The center of the plot is a thoroughly science fiction Big Idea. What if people could get infected with computer viruses? Spread them around like a disease? What if language, properly framed, could propagate these viruses just like digital language does in the world of the microchip? Stephenson takes a scoop of real world mythology, the Tower of Babel, and postulates that as an event in which the human world was innoculated against the spread of informational viruses. The Sumerian language, unlike any other in the world, was uniquely capable of carrying these languages because of its elemental nature (like the assembly or machine code of a computer). But someone "reprogrammed" human language, killing off the Sumerian language and confusing the world's languages. Only now, someone has rediscovered ancient techniques for programming people, forcing them to obey verbal commands and spreading around informational viruses that propagate the control. Hiro and his friends must stop the dark figures who are reviving this ancient menace, hackers against hackers, before the world descends into "Infocalypse", a mindless prehistoric despotism. What?

Real and Digital Humanity

In spite of the strangeness of the novel's inner plot, the novel sustains interest till the last page. Part of the reason for this is the chic and slick-ness of the prose, but even this cannot prop up a novel for 460+ pages. Stephenson paints rich and likable characters. In other cyberpunk stories, angst and frustration mark every interaction; no one can control their dark side and all is tragic quagmire; the reader is left with a nagging ennui. Not in Snow Crash. Here, Hiro has a good and reliable friend in Y.T. Y.T. is nice to people even though she is a punk attitude-spewing teenage girl. When things get serious, her tough-chick facade cracks. Y.T. meets Uncle Enzo, the head of the Mafia franchulate, and their interactions are some of the most authentic, charming, and thoroughly human in the novel. For a story which spends much of its time in a digital playground, this novel is firmly grounded in human relationships, however fragmented they may be.

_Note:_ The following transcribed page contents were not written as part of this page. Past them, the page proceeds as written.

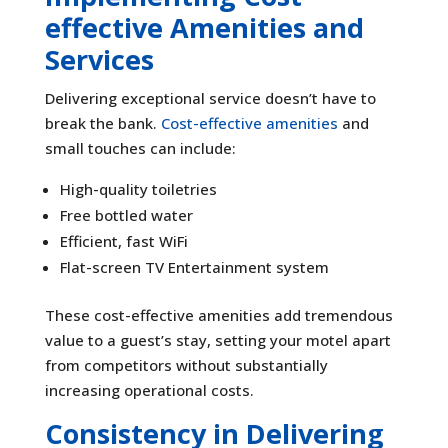
effective Amenities and
Services
Delivering exceptional service doesn’t have to
break the bank.
Cost-effective amenities
and
small touches can include:
High-quality toiletries
Free bottled water
Efficient, fast WiFi
Flat-screen TV Entertainment system
These cost-effective amenities add tremendous
value to a guest’s stay, setting your motel apart
from competitors without substantially
increasing operational costs.
Consistency in Delivering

Readers must beware that cyberpunk fiction in general is rife with foul language, violence, sex, and drugs; Snow Crash has plenty of the first. As far as violence goes, it is an action-oriented plot with frequent armed conflict, but for the most part it is much less brutal than most other similar fare. There is only one sex scene in the book, though it is somewhat disturbing because of the characters involved. And for a cyberpunk novel, there is almost no drug culture; the only drug making its presence felt is the eponymous Snow Crash.

For readers who love science fiction, this is a must-have book. It stands with Neuromancer at the genesis of cyberpunk fiction and is one of the fullest and purest expressions of the form. While the center of the plot may be a little silly (Sumerian Enki programmers and Asherah temple prostitutes, what?), the book is a sheer pleasure to read with lots to see and ponder along the way. More than many other books of its kind, it bears repeated readings. Even more rare, it inspires the desire to pull it off the shelf and read a chapter for the flavor it leaves in your mind.